◆ Document excerpt:
The White House hit back at Russia on Monday after the Kremlin warned it would track US-led coalition aircraft in Syria as potential ‘targets’ and halted an incident-prevention hotline with Washington after US forces downed a Syrian jet.
‘I think that the escalation of hostilities among the many factions that are operating in this region doesn’t help anybody,’ White House Press Secretary Sean Spicer said ‘and the Syrian regime and the others in the regime need to understand that we will retain the right to self defense of coalition forces aligned against ISIS.’
Spicer told a reporter later that he was not saying the US is on the brink of war with Russia amid the escalation in tensions.
The United States moved quickly to contain the situation on Monday, with a top general saying Washington would work to relaunch the ‘deconfliction’ hotline with Russia that was established in 2015.

◆ Goal A: Edit the records starting at their first line and ending at the line containing "It says 5 h 48 min", swapping "which time" for "what time" and keeping everything else the same. Omit the pictures from your version.
The news article and the records come from separate, unrelated sources.

◆ Records provided:
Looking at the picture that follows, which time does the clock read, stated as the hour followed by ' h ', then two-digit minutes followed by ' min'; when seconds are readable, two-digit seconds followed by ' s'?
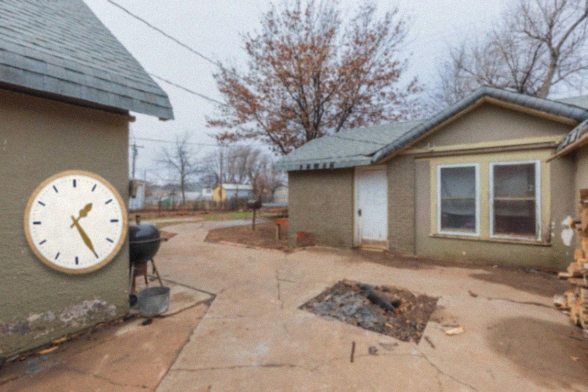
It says 1 h 25 min
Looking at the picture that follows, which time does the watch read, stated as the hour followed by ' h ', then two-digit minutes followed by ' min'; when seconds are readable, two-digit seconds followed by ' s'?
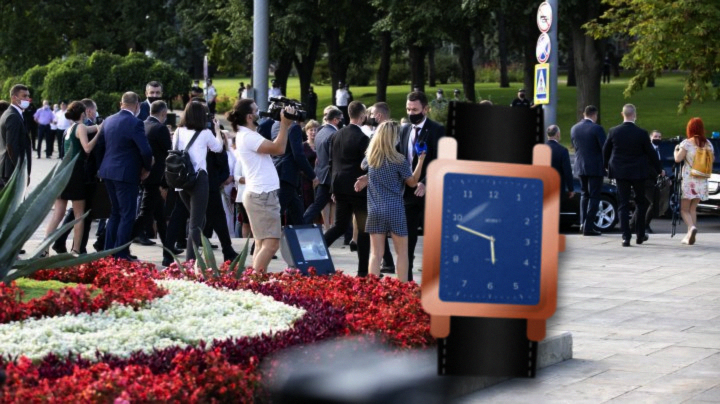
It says 5 h 48 min
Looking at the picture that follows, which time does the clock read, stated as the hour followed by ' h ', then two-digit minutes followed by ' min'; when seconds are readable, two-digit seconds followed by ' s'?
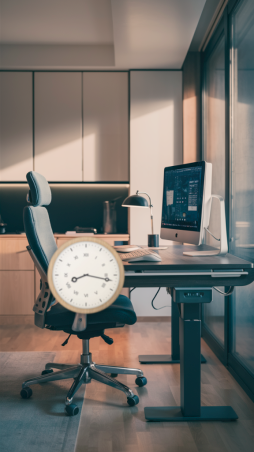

◆ Goal B: Print the passage of the article on US–Russia tensions over Syria starting at "The White House" and ending at "a Syrian jet.".

◆ Task answer A:
Looking at the picture that follows, what time does the clock read, stated as the hour followed by ' h ', then two-digit minutes followed by ' min'; when seconds are readable, two-digit seconds followed by ' s'?
It says 1 h 25 min
Looking at the picture that follows, what time does the watch read, stated as the hour followed by ' h ', then two-digit minutes followed by ' min'; when seconds are readable, two-digit seconds followed by ' s'?
It says 5 h 48 min

◆ Task answer B:
The White House hit back at Russia on Monday after the Kremlin warned it would track US-led coalition aircraft in Syria as potential ‘targets’ and halted an incident-prevention hotline with Washington after US forces downed a Syrian jet.